Ajoutons que l'escalier des céramiques de Tiwanaku a le plus souvent trois marches, qui correspondent aux trois pachas dont est constituée la Pachamama : Alaj Pacha (quechua) ou Hanan Pacha (aymara), le monde d'en-haut, Kay pacha (quechua) ou Aca Pacha (aymara), le monde d'ici et Ukhu Pacha (quechua) ou Manqha Pacha (aymara), le monde du dessous. De tous les sites archéologiques, Tiwanaku est celui où la tripartition du monde propre à la cosmovision andine est la plus précisément exposée. C'est à Tiwanaku que l'attribution traditionnelle de l'oiseau, du félin et du serpent aux trois pachas apparaît avec le plus de clarté, d'autant plus nettement que chacun de ces mondes possède à Tiwanaku un monument propre : le temple semi-souterrain où abondent les serpents pour le monde du dessous, le temple de Kalasasaya pour le monde d'ici et la pyramide d'Acapana pour le monde d'en-haut. Sur l'ensemble du site, la chacana apparaît en abondance, ainsi que la demi-chacana, qui donne sa forme à la pyramide d'Acapana et sert de marche-pied à la divinité centrale de la porte du Soleil, comme pour en signifier la parèdre. Ces motifs sont autant de variations du quart de chacana, que représente l'escalier. Bien entendu, quatre de ces escaliers forment une chacana.

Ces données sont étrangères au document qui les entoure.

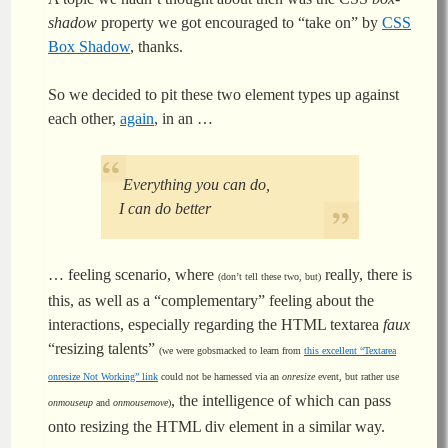
shadow
property we got encouraged to “take on” by
CSS
Box Shadow
, thanks.
So we decided to pit these two element types up against
each other,
again
, in an …
Everything you can do,
I can do better
… feeling scenario, where
really, there is
(don’t tell these two, but)
this, as well as a “complementary” feeling about the
interactions, especially regarding the HTML textarea
faux
“resizing talents”
(we were gobsmacked to learn from
this excellent “Textarea
onresize Not Working” link
could not be harnessed via an
onresize
event, but rather use
, the intelligence of which can pass
onmouseup
and
onmousemove
)
onto resizing the HTML div element in a similar way.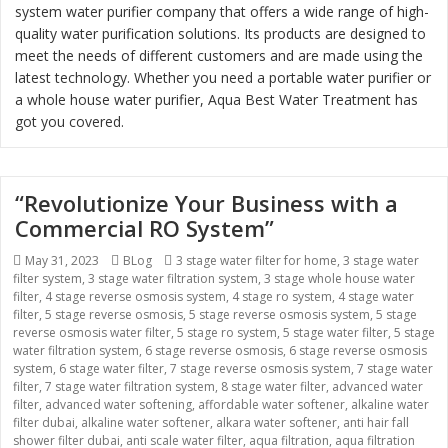
system water purifier company that offers a wide range of high-
quality water purification solutions. Its products are designed to
meet the needs of different customers and are made using the
latest technology. Whether you need a portable water purifier or
a whole house water purifier, Aqua Best Water Treatment has
got you covered.
“Revolutionize Your Business with a
Commercial RO System”
Posted
May 31, 2023
Categories
BLog
Tags
3 stage water filter for home
,
3 stage water
filter system
on
,
3 stage water filtration system
,
3 stage whole house water
filter
,
4 stage reverse osmosis system
,
4 stage ro system
,
4 stage water
filter
,
5 stage reverse osmosis
,
5 stage reverse osmosis system
,
5 stage
reverse osmosis water filter
,
5 stage ro system
,
5 stage water filter
,
5 stage
water filtration system
,
6 stage reverse osmosis
,
6 stage reverse osmosis
system
,
6 stage water filter
,
7 stage reverse osmosis system
,
7 stage water
filter
,
7 stage water filtration system
,
8 stage water filter
,
advanced water
filter
,
advanced water softening
,
affordable water softener
,
alkaline water
filter dubai
,
alkaline water softener
,
alkara water softener
,
anti hair fall
shower filter dubai
,
anti scale water filter
,
aqua filtration
,
aqua filtration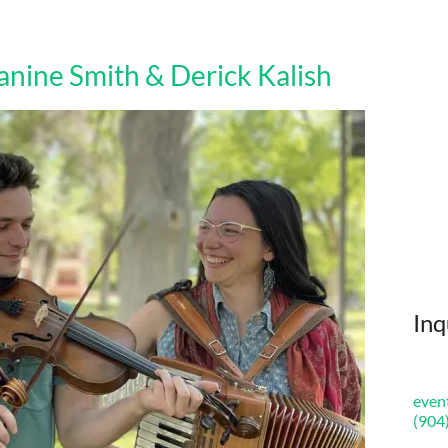
nine Smith & Derick Kalish
Inq
even
(904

S'il est vrai que la divinité centrale se tenant à genoux sur trois marches, au centre de la Porte du Soleil, est Wiracocha, alors le sens de la vague associée à l'escalier de la Terre-Mère devient plus clair, puisque Wiracocha signifie écume de la mer. L'eau reliée à la terre donne lieu à l'idée de la Mamacota, qui est le lac Titicaca perçu comme mère divine. L'eau cosmique, le flux quantique entoure la totalité de la terre et se constitue en lieu de son origine. Wiracocha est lié à l'eau, mais les cîmes enneigées (pacha wira) et l'eau pure des sommets sont les récipiendaires et les distributeurs de sa force cosmique. Les montagnes enneigées expriment une synthèse du cosmos : elles réunissent la totalité en plongeant leurs racines jusqu'aux mondes souterrains et tandis que leur flancs s'étendent aux terres fertiles avec l'eau du dégel, leurs cîmes pénètrent le ciel jusqu'à le posséder.

La vague et l'escalier sont deux formes complémentaires dont l'une est dynamique et l'autre statique. L'eau de la vague, au sens andin, évoque le flux cosmique lui-même. La manifestation toute entière, avec le soleil et la Lune, l'homme et la femme, est sortie du lac Titicaca, véritable foyer de ce flux. C'est une métaphore centrale dans les Andes. L'eau n'est pas seulement un phénomène terrestre mais cosmique. La vague surmontant l'escalier pourrait aussi bien être la Voie Lactée, Jacha Laqo ou Saytu Laqo, le Grand Ver infini qui nait d'un fond très noir, dans le Lakanpu (ciel). C'est pourquoi cette vague est aussi le fleuve céleste à l'origine de tous les fleuves de la terre. Tous les aymara savent que la déesse de la Voie Lactée a choisi sur terre pour demeure le fleuve Desaguadero, où elle apparaît parfois pendant le Jallu tiempo, la période des pluies. Or, le fleuve Desaguadero nait des eaux sacrées du Titicaca.

L'eau, qu'elle soit céleste ou terrestre, est la vie même, l'énergie toujours neuve, d'instant en instant, du flux cosmique. Elle est le non-arrêt, le mouvement fluide et changeant de Pacha, de l'espace-temps.

Bibliographie :
- Arthur Posnansky, Tiahuanaco, cuna del hombre americano, édition bilingue anglais-espagnol, aux éditions Bosco, pour le compte du Ministère de l'Education, 1952, La Paz, Bolivie.
- La dernière illustration est extraite de la thèse de Blithz Lozada Cosmovisión, historia y política en los Andes, producciones Cima editores, 2008, La Paz, Bolivie.
- Diccionario de mitología aymara par Mario Montaño Aragón, producciones Cima editores, 2006, La Paz, Bolivie.
- La razón y el indio par Fausto Reinaga, sans mention d'éditeur, 1978, La Paz, Bolivie.